IFBs and Spoiled American Women

Women's March on Washington

A close family member who happens to be a woman attended the recent Women’s March on Washington. Memories of [much] earlier days and accounts of her experience shape my spirit as I prepare this post.

While I haven’t checked, I’d guess that at least one or two IFB pastors waxed eloquently about the sinfully rebellious and unfeminine spirit any woman who would do such a thing.

SFL prints this account as Ashleigh Ferguson Baker in recognition of the many women who live under demeaning and/or abusive circumstances because they were born with the gender their father determined for them. It is truly shameful that such statements are necessary. But that said, it is imperative that we not forget or close our eyes to the hardship many women bear every day.

‘Let this be a reminder that there are currently, right now, 25 and 30 year old women in America who are being held hostage in their parents’ homes, not allowed to leave until they are married, at which point their fathers’ authority over them will be transferred to their new husbands.

^^^^^^^^^^^^^^^^

§ **BRIEF A**:
Which proper names appear in the blog post? List each one.
§ **BRIEF B**:
Answer these questions about the blog post:
(i) Who from the writer's family attended the march?
(ii) What ages does the quoted passage give for the women held in their parents' homes?
(iii) According to the quoted passage, until when are these women not allowed to leave?
§ **BRIEF C**:
Resume the blog post about the Women's March and IFB attitudes toward women, starting after its final sentence.
The entries that follow come from a different source than the blog post.

Saved data entries:
^^^^^^^^^^^^^^^^

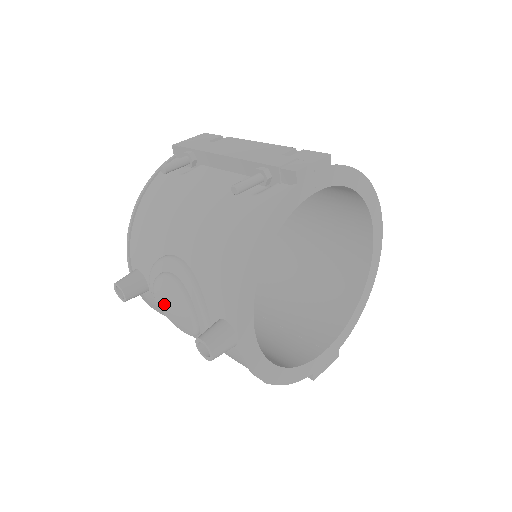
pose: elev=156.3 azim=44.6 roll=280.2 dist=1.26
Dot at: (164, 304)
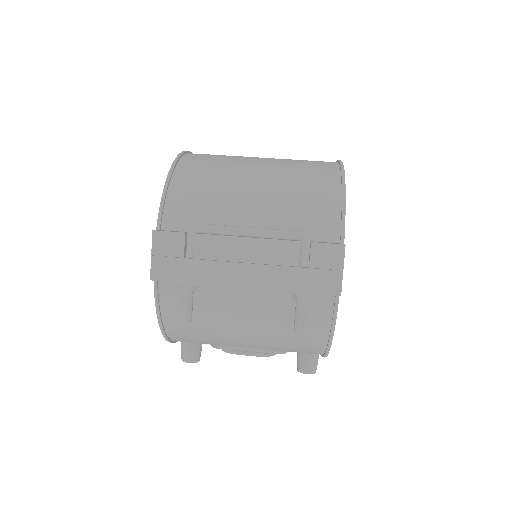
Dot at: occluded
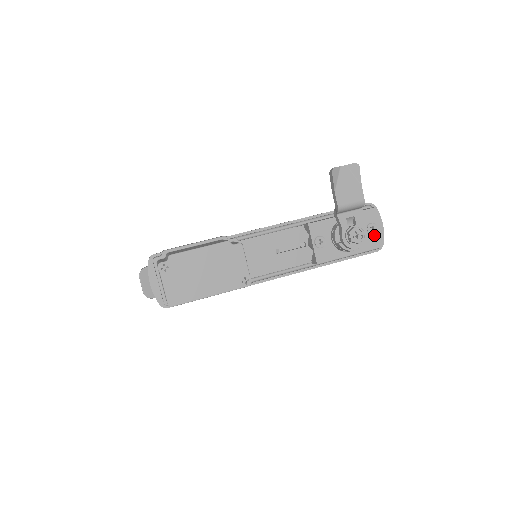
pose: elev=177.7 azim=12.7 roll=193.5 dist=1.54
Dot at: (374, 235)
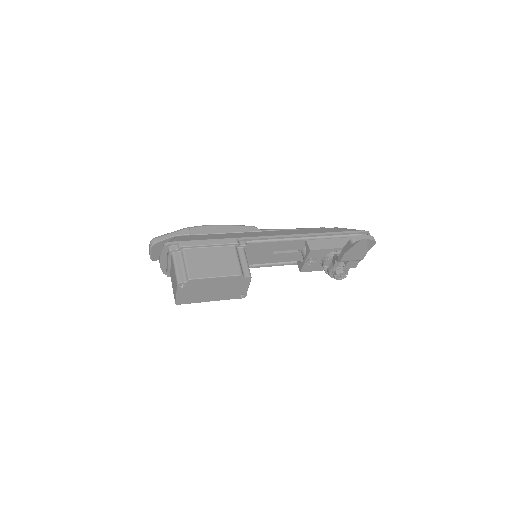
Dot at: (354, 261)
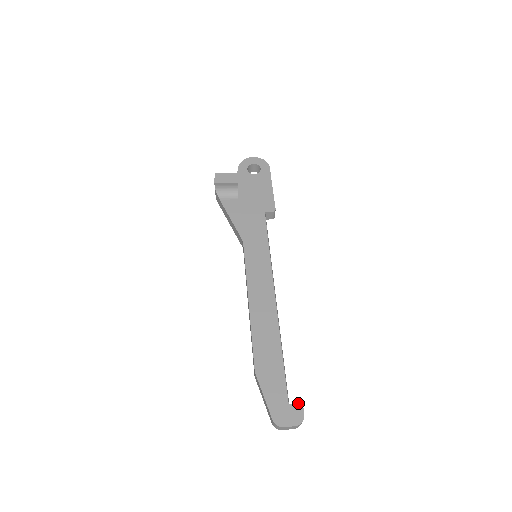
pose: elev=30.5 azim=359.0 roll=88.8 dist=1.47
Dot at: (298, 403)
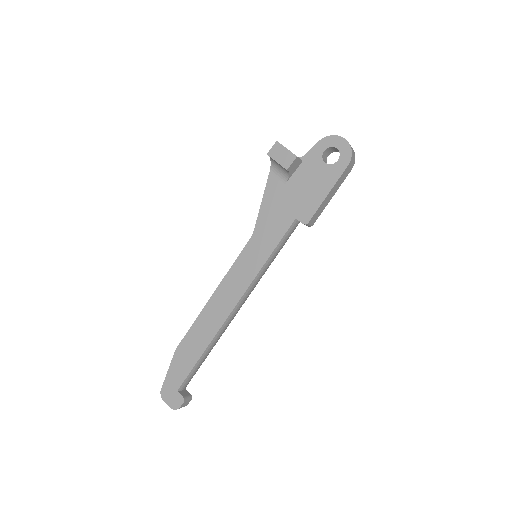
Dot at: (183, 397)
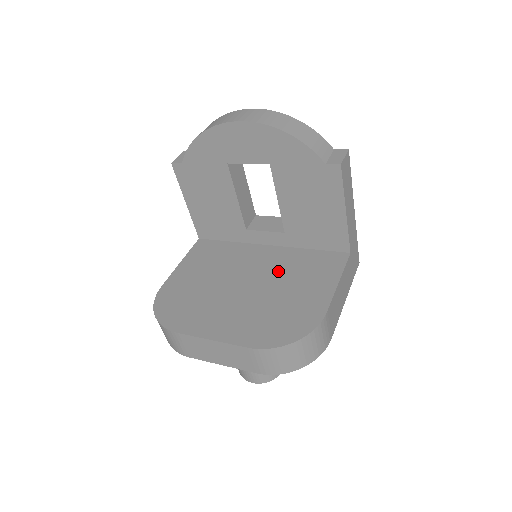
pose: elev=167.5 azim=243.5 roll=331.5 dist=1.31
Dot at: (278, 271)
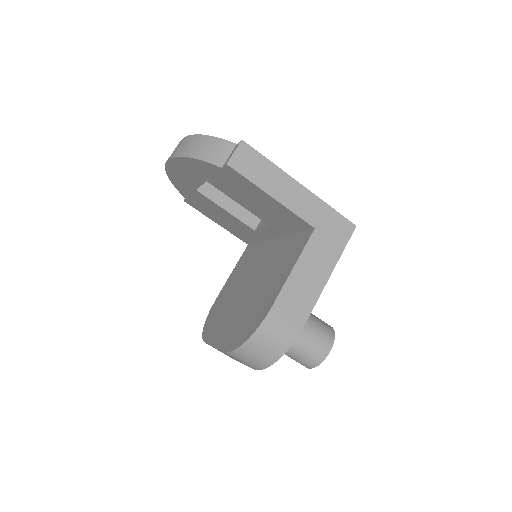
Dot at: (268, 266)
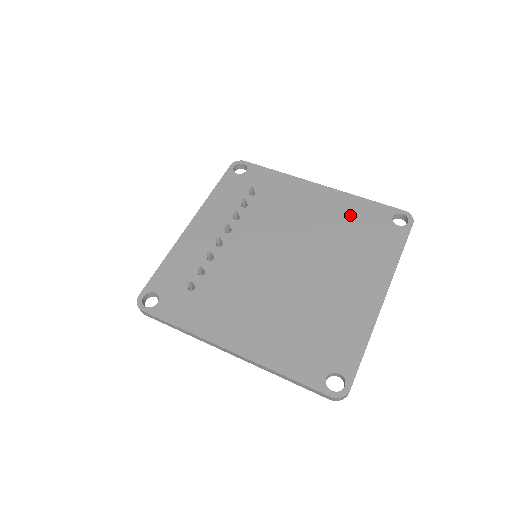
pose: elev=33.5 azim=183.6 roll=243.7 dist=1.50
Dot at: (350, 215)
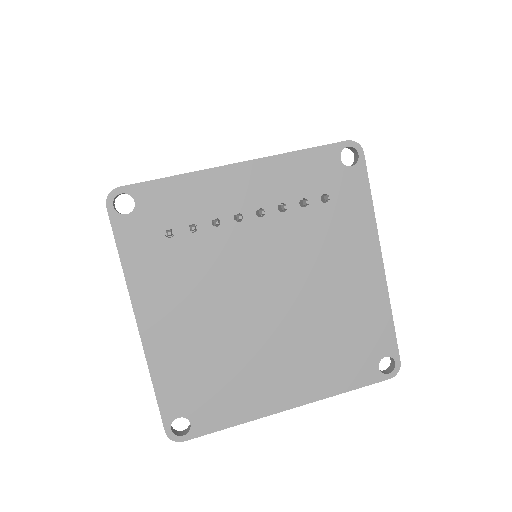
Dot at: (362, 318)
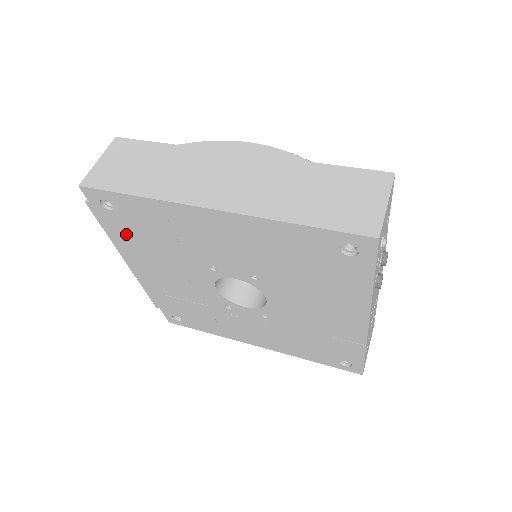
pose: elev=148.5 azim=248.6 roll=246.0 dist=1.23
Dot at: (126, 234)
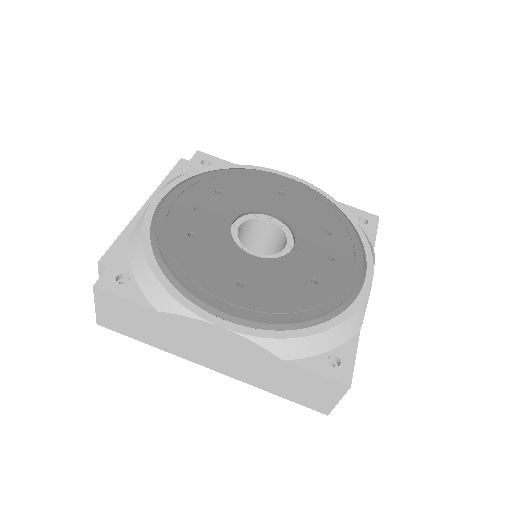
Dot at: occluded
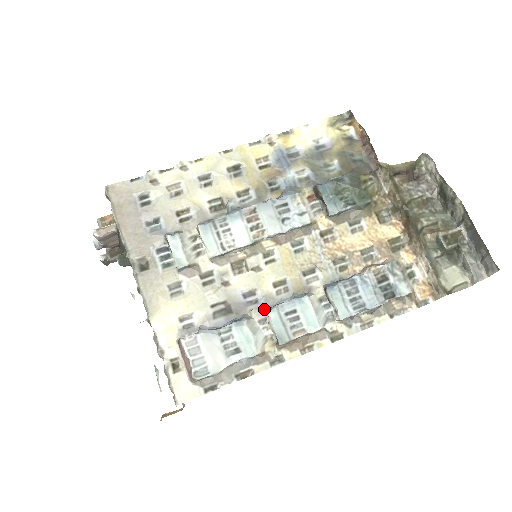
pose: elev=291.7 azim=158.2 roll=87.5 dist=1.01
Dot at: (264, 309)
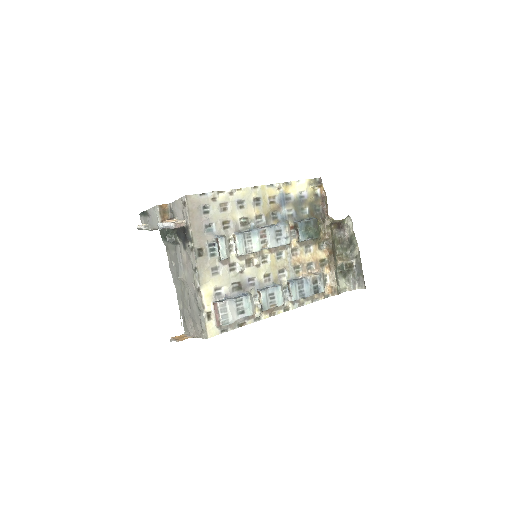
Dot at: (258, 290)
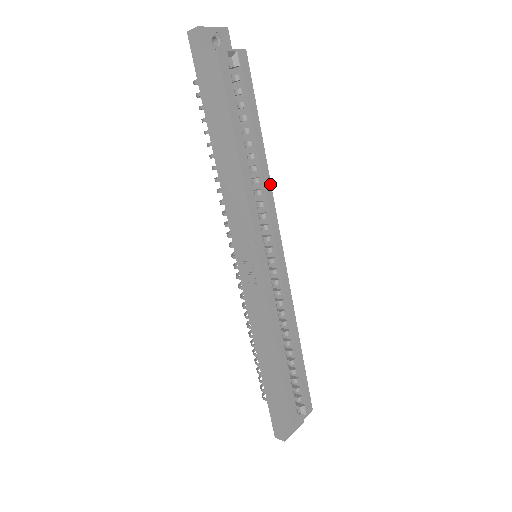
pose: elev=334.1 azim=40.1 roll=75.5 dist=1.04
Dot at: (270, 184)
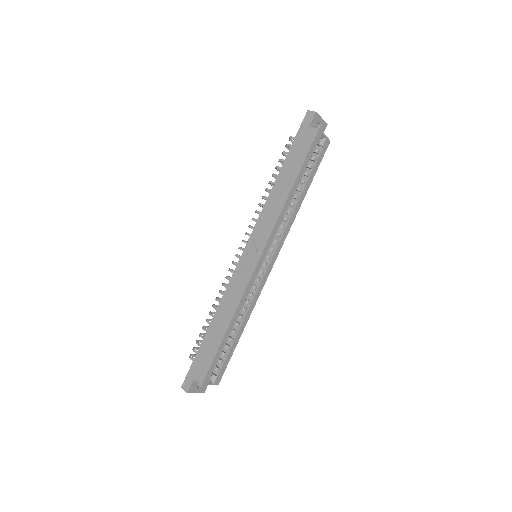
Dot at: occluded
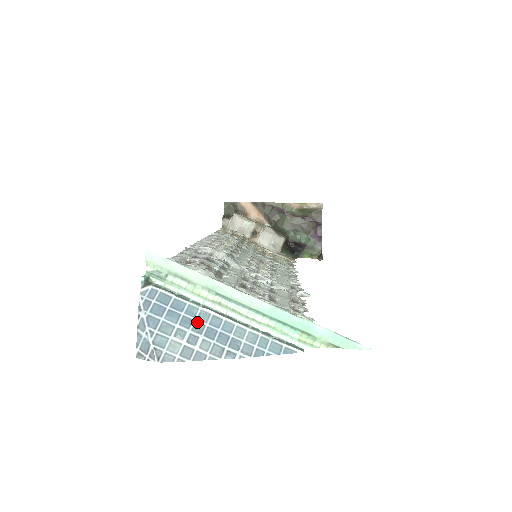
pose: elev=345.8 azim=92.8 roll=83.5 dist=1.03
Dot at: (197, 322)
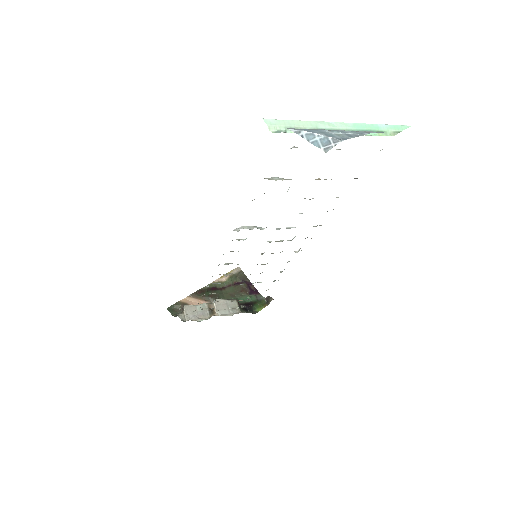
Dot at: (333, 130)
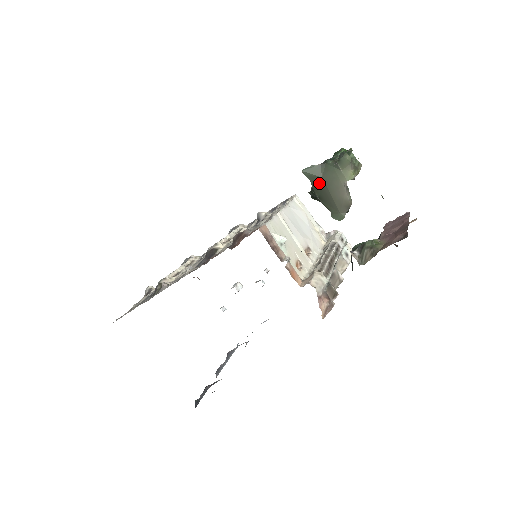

^^^^^^^^^^^^^^^^

§ **REPLY A**:
IFB (written "IFBs" in the title)
Women's March on Washington
SFL
Ashleigh Ferguson Baker
America

§ **REPLY B**:
(i) A close family member who is a woman.
(ii) 25 and 30 years old.
(iii) Until they are married.

§ **REPLY C**:
There are currently, right now in America, sitting beside you in church pews, women who haven’t been allowed to get an education, lest they develop an “independent spirit.” They haven’t been given high school diplomas, let alone been allowed to step foot on a college campus. Because why would women need education anyway?

There are women being told that no, they don’t have feelings for that person. That they are easily deceived, don’t know their own thoughts, and thus, cannot be trusted to choose their own mate. If they do? They risk being cut off from their entire family.

There are women who are in their late 20s, having to sneak out of their parents’ homes in the dark of night, suitcase in hand, because their parents don’t trust them to have friends other than their siblings, monitor their phone and internet conversations, and won’t let them get a job.

There are young women who are teaching piano lessons in their home living rooms, then handing the money they’ve earned to their fathers each week, because as a wife they won’t have their own money so why learn to do so now?

There are women, right now in America, being told that showing their knees is nakedness, that bare shoulders are sinful, that their heads must be covered to show their submission to their fathers, husbands, brothers, and ultimately, to God.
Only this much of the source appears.